Read that last sentence one more time. The editing itself is a part of the horror.
Not the monster. Not the jump scare. Not the gore. The editing. The rhythm. The chaos deliberately stitched into the fabric of how the film moves. The discomfort is not in what you see — it is in how it is shown to you. It is in the gap between cuts. The pause that lasts one second too long. The shot that holds when every instinct in your body says cut away.
That is genius. Uncomfortable, unsettling, ₹70-lakh genius.
What This Means for Indian Cinema
RGV pointed out that Obsession has succeeded without depending on the usual commercial elements — no big stars, no grand locations, no lavish production design, no foreign shoots and no top technicians.
And yet here it sits. $179 million. Growing.
RGV said the film has challenged the long-held belief that only big-star, big-budget spectacle films can pull audiences to theatres. “OBSESSION reset that button,” he wrote.
Reset that button. Not nudged it. Not questioned it. Reset it entirely.

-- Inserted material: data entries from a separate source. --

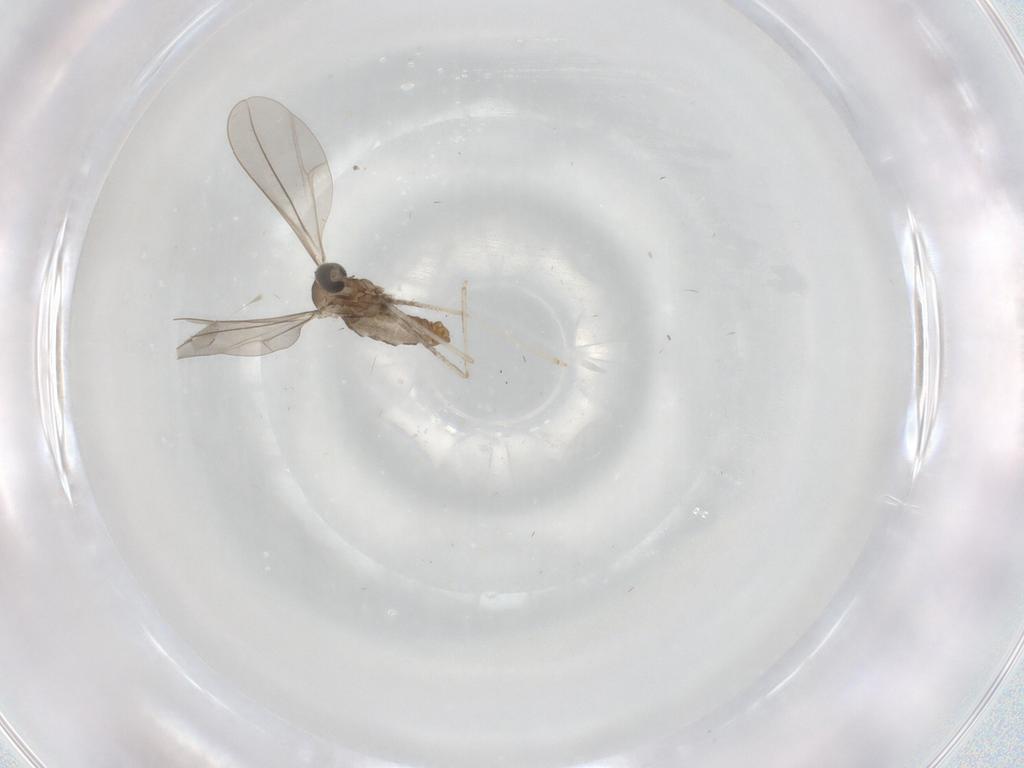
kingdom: Animalia
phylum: Arthropoda
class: Insecta
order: Diptera
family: Cecidomyiidae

For Indian cinema — an industry that has spent years convincing itself that audiences only come for stars, spectacle and scale — this is not just a foreign film doing well at the box office. This is a mirror. And the reflection is uncomfortable.
Because if a film shot in two rooms and a car can earn $179 million — what exactly is the excuse for every bloated, overproduced, underwritten blockbuster that cost 200 crores and delivered nothing?
Obsession stars Michael Johnston as Bear and Inde Navarrette as Nikki. The supernatural horror film follows a man whose wish to win the affection of his longtime crush triggers a series of disturbing events. The film was released in India on May 29.
The Final Verdict — From the Man Who Knows
“More than the $179 million collection so far with a less than $1 million budget, what needs to be studied even more are the path-breaking edit and sound design techniques, not to forget character design,” RGV concluded.
Study it. Those are the words of Ram Gopal Varma — a man who has been studying cinema his entire life.
Not just watch it. Study it.
Because Obsession is not just a horror film. It is a lesson. A lesson about what cinema actually is, what it can do, and what it does not need in order to be extraordinary.
Two rooms. A car. A shop. ₹70 lakh. $179 million.
The greatest horror in Obsession is not on the screen. It is what it says about everything else playing in the multiplex next door.